• Testo fornito:
Con buona pace della legge citata.
C’è poi un fiorente mercato illegale di armamenti verso i paesi che trucidano ed effettuano genocidi del quale pare sfuggano le cifre.
E in Italia, sempre secondo i dati pubblicati su Nigrizia:

A beneficiarne le aziende del settore, con Alenia Aermacchi, Agusta Westland, Ge Avio, Selex ES, Elettronica, Oto Melara, Intermarine, Piaggio Aero Industries ai primi posti della classifica come valore contrattuale delle operazioni autorizzate. La maggior parte di queste aziende, come sempre, è di proprietà o è partecipata dal gruppo ex Finmeccanica, oggi Leonardo.

Gli articoli “Made in Italy” più venduti:  carri armati, aerei, elicotteri, navi, artiglieria, bombe, missili, siluri, fucili, munizioni e armi chimiche antisommossa (venduti ai corpi di Polizia di Spagna, Romania, Brasile, Bangladesh, fra gli altri).
A fronte di questi dati certa politica “pelosa” e senza etica alcuna, dice forte “aiutiamoli a casa loro” parlando di immigrati che fuggono da guerre criminali e sanguinose, da città devastate (Aleppo è emblematica). E lo dicono senza far seguire lo slogan da una presa di posizione netta e decisa “basta produzione e vendita di armamenti” “Conversione dell’industria bellica”.
Senza queste premesse si capisce come il PIL sia non solo dannoso e ipocrita, ma foriero di altre guerre e altre immigrazioni di persone disperate e rimaste senza nulla.
Affrontare il problema immigrazione selvaggia può prescindere dalla comprensione sui motivi che la spingono?   
Il mondo detto primo da questo punto di vista è un immenso serpente che si morde la coda e che aggiunge PIL a PIL, produzione e vendita di armamenti da un lato, produzione e vendita di cibo e di “assistenza” ai profughi dall’altro. Veramente, a noi questo PIL non piace per nulla!

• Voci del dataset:
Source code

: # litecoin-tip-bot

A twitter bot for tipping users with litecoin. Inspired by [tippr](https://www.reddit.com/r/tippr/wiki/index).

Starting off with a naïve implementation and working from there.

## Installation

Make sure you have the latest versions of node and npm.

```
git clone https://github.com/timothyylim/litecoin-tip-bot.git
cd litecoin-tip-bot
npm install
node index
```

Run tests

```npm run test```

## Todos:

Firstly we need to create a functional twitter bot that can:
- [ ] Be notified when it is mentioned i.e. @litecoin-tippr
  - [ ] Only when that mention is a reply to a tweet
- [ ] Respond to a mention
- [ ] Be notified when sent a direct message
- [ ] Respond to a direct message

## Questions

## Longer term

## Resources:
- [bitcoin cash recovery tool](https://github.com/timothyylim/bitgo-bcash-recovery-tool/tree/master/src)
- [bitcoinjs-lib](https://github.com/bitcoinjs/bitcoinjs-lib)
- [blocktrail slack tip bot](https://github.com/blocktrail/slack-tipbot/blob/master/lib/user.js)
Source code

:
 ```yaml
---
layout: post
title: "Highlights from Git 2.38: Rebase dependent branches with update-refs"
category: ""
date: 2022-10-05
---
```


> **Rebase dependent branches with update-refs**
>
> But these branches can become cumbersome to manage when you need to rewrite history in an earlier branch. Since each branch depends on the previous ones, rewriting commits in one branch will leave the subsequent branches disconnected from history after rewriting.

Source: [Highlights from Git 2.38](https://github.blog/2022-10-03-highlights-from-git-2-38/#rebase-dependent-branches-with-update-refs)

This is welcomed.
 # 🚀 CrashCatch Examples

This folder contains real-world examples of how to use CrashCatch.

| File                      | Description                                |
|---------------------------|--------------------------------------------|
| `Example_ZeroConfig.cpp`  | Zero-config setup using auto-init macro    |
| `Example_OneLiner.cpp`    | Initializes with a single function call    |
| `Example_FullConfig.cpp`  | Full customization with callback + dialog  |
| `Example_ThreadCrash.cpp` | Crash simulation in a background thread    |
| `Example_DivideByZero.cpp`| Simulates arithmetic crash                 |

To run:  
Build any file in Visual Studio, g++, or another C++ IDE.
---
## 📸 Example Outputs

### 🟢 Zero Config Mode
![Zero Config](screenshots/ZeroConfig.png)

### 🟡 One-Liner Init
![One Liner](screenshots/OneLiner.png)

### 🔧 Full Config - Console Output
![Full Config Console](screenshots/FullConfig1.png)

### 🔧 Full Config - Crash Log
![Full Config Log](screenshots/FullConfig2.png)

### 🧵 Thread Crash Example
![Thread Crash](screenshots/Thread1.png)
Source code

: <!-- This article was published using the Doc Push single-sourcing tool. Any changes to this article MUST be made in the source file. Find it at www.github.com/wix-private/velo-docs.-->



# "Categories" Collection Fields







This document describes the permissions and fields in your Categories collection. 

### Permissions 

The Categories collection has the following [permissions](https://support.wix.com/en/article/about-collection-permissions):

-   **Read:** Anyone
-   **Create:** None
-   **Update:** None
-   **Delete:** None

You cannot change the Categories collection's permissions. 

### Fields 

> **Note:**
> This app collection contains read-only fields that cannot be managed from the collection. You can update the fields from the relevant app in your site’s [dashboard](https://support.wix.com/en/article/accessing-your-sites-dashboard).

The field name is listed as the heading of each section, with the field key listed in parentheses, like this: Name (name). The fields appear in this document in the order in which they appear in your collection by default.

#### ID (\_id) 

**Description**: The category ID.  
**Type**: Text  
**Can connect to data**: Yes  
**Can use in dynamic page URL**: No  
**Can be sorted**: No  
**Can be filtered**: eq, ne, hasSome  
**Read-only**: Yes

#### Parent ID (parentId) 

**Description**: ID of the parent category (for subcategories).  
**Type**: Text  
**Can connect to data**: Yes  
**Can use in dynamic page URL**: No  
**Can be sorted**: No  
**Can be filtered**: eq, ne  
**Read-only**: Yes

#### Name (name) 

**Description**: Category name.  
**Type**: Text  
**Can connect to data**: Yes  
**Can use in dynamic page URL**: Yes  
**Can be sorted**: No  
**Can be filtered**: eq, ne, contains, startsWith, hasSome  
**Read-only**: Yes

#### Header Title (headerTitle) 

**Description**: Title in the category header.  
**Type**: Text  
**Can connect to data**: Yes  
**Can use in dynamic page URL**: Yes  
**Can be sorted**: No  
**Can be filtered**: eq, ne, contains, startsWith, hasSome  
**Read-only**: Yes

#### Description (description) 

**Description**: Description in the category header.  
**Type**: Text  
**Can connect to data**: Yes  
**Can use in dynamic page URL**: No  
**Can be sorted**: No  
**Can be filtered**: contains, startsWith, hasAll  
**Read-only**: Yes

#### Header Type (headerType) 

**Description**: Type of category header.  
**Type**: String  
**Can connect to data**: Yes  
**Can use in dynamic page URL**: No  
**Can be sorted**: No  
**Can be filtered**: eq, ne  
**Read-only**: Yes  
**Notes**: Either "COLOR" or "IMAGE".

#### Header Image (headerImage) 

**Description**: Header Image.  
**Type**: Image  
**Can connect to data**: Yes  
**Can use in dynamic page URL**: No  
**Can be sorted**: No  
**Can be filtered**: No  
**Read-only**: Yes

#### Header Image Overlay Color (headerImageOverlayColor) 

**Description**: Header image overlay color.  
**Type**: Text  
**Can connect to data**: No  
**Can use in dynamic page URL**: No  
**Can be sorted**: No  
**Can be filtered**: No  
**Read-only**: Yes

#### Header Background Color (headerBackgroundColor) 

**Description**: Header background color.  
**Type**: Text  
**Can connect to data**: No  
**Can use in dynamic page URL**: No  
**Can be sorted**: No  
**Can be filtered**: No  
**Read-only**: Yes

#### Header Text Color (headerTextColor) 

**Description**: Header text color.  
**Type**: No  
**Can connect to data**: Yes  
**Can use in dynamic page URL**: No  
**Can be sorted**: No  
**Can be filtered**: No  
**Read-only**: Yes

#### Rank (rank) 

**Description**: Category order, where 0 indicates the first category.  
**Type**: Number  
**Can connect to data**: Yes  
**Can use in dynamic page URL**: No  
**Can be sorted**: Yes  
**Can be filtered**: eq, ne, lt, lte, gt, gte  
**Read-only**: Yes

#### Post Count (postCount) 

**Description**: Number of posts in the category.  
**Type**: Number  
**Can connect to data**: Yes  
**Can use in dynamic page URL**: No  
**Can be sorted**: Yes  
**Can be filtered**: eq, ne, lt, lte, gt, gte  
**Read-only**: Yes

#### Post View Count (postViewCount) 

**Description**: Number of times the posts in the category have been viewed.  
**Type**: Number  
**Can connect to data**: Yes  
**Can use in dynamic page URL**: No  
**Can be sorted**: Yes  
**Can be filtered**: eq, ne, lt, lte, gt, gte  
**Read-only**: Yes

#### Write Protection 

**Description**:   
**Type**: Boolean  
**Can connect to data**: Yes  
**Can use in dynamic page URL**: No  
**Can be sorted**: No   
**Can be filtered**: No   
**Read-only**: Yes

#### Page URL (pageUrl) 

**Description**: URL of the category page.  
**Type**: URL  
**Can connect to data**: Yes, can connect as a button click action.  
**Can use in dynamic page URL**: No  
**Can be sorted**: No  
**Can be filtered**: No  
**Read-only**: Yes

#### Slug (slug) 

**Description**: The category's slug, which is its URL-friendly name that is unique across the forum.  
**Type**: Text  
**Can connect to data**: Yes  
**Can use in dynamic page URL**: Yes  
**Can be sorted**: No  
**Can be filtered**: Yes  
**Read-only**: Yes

• Serie di esercizi:
(a) Indica se ciascuna affermazione concorda con il testo sul commercio di armi, rispondendo sì o no e citando testualmente le parole decisive: (i) la maggior parte delle aziende elencate è di proprietà o partecipata dal gruppo ex Finmeccanica, oggi Leonardo; (ii) le armi chimiche antisommossa sono state vendute agli eserciti di Spagna, Romania, Brasile e Bangladesh; (iii) le cifre del mercato illegale di armamenti sono note con precisione.
(b) Estrai dal testo sul commercio di armi il passo che parte dalle parole "C’è poi un fiorente" e si ferma dopo le parole "fra gli altri).".

• Risposte date:
(a)
(i) Sì: "La maggior parte di queste aziende, come sempre, è di proprietà o è partecipata dal gruppo ex Finmeccanica, oggi Leonardo."
(ii) No: "venduti ai corpi di Polizia di Spagna, Romania, Brasile, Bangladesh, fra gli altri"
(iii) No: "del quale pare sfuggano le cifre"

(b)
C’è poi un fiorente mercato illegale di armamenti verso i paesi che trucidano ed effettuano genocidi del quale pare sfuggano le cifre.
E in Italia, sempre secondo i dati pubblicati su Nigrizia:

A beneficiarne le aziende del settore, con Alenia Aermacchi, Agusta Westland, Ge Avio, Selex ES, Elettronica, Oto Melara, Intermarine, Piaggio Aero Industries ai primi posti della classifica come valore contrattuale delle operazioni autorizzate. La maggior parte di queste aziende, come sempre, è di proprietà o è partecipata dal gruppo ex Finmeccanica, oggi Leonardo.

Gli articoli “Made in Italy” più venduti:  carri armati, aerei, elicotteri, navi, artiglieria, bombe, missili, siluri, fucili, munizioni e armi chimiche antisommossa (venduti ai corpi di Polizia di Spagna, Romania, Brasile, Bangladesh, fra gli altri).